Question:
C25H52(s) + 38O2(g)----> 25CO2(g) + 26H2O
How many liters of carbon dioxide are made when 23.4 grams of paraffin (C25H52)burns?
I got 13,000 for my answer.
Is that right??
Thanks:)
You start with 0.0664 moles of paraffin and make 25 times as many moles of CO2, which is 1.66 moles. That is a lot less than 13,000 liters, at any reasonable pressure and temperature. You should specify what P and T they are assuming.
Thanks:) Can you please help me with my other chemistry question. I posted it down below!

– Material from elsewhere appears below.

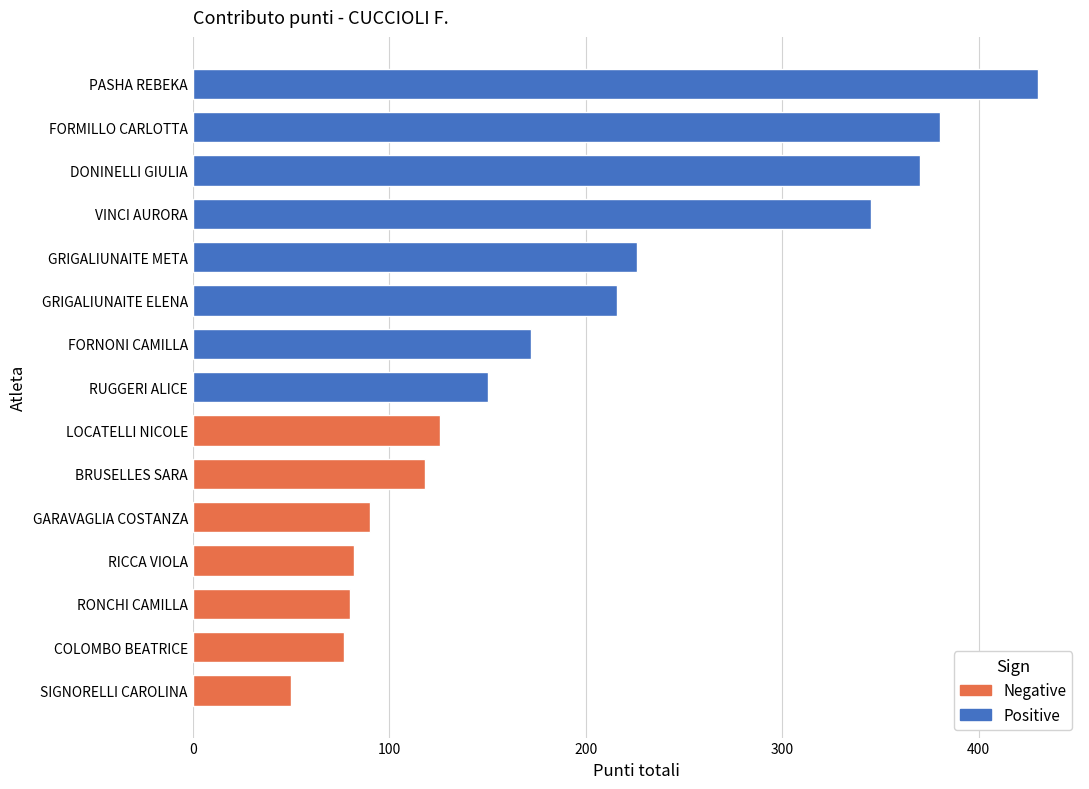

What is the maximum value shown in the chart?

430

Thank you so much:)
See below.
To find the correct answer, we need to use stoichiometry, which involves converting the given mass of paraffin to the volume of carbon dioxide produced.
Step 1: Find the molar mass of paraffin (C25H52):
C25H52 = (25 x atomic mass of carbon) + (52 x atomic mass of hydrogen)
= (25 x 12.011 g/mol) + (52 x 1.008 g/mol)
= 300.275 g/mol + 52.416 g/mol
= 352.691 g/mol
Step 2: Convert the given mass of paraffin to moles using its molar mass:
23.4 g paraffin x (1 mol paraffin / 352.691 g) = 0.06629 mol
Step 3: Use the balanced equation to determine the moles of carbon dioxide produced:
From the balanced equation, we know that 1 mol of paraffin produces 25 mol of carbon dioxide.
Therefore, 0.06629 mol paraffin x (25 mol CO2 / 1 mol paraffin) = 1.65725 mol CO2
Step 4: Convert the moles of carbon dioxide to volume using the ideal gas law:
Using the ideal gas law equation PV = nRT, where P is the pressure, V is the volume, n is the number of moles, R is the ideal gas constant, and T is the temperature:
V = (nRT) / P
Assuming the temperature and pressure are constant, we can use the molar volume of a gas at standard temperature and pressure (STP), which is 22.4 L/mol.
V = (1.65725 mol CO2) x (22.4 L/mol) = 37.0584 L CO2
Therefore, the correct answer is approximately 37.06 liters of carbon dioxide.
Your answer of 13,000 liters seems incorrect.